Scene geometry reasoning data:
────────────────────────────────────────

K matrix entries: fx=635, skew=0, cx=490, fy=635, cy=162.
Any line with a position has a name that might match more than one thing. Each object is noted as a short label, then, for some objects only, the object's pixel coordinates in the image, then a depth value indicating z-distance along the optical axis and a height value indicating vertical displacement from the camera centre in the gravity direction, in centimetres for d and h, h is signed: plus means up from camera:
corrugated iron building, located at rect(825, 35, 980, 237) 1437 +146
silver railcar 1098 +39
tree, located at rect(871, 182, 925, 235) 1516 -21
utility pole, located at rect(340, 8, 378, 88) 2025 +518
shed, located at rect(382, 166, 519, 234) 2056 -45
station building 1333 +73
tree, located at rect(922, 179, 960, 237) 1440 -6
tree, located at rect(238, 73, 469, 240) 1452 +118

────────────────────────────────────────

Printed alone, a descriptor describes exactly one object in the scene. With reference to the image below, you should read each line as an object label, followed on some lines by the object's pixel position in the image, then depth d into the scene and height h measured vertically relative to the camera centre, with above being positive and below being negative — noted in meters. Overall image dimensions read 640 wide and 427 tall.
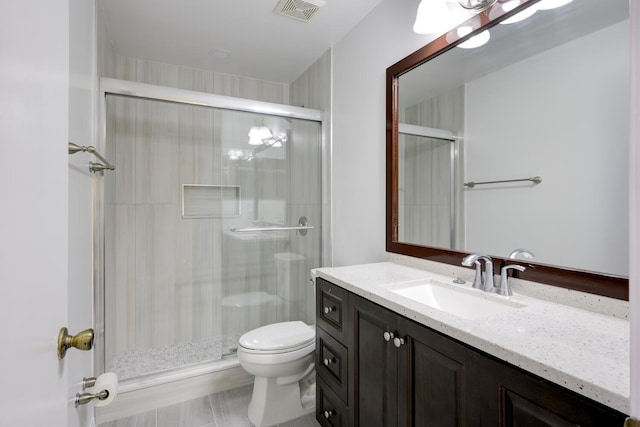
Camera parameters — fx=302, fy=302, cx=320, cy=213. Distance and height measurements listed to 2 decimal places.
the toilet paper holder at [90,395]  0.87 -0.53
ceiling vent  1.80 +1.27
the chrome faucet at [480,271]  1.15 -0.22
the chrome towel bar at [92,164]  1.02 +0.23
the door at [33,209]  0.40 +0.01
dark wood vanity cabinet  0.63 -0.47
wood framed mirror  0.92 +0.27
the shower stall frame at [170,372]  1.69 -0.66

────────────────────────────────────────

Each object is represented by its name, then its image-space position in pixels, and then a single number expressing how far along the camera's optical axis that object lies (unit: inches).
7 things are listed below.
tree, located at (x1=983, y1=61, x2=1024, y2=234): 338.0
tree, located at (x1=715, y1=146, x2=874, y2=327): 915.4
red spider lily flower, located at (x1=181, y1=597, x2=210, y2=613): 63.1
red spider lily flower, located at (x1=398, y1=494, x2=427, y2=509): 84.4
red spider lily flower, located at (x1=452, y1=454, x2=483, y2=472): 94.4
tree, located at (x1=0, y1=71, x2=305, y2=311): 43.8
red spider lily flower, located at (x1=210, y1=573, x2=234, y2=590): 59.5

────────────────────────────────────────

- _Problem details_: Give back exactly the lines above starting at the line where "K matrix entries: fx=635, skew=0, cx=490, fy=635, cy=162." appears and ending at the line where "tree, located at rect(238, 73, 469, 240)" appears, both included, with no other lines.

- _Answer to the problem_:
K matrix entries: fx=635, skew=0, cx=490, fy=635, cy=162.
Any line with a position has a name that might match more than one thing. Each object is noted as a short label, then, for some objects only, the object's pixel coordinates in the image, then a depth value indicating z-distance along the optical axis and a height value indicating vertical displacement from the camera centre in the gravity direction, in centimetres for d and h, h is signed: plus means up from camera:
corrugated iron building, located at rect(825, 35, 980, 237) 1437 +146
silver railcar 1098 +39
tree, located at rect(871, 182, 925, 235) 1516 -21
utility pole, located at rect(340, 8, 378, 88) 2025 +518
shed, located at rect(382, 166, 519, 234) 2056 -45
station building 1333 +73
tree, located at rect(922, 179, 960, 237) 1440 -6
tree, located at rect(238, 73, 469, 240) 1452 +118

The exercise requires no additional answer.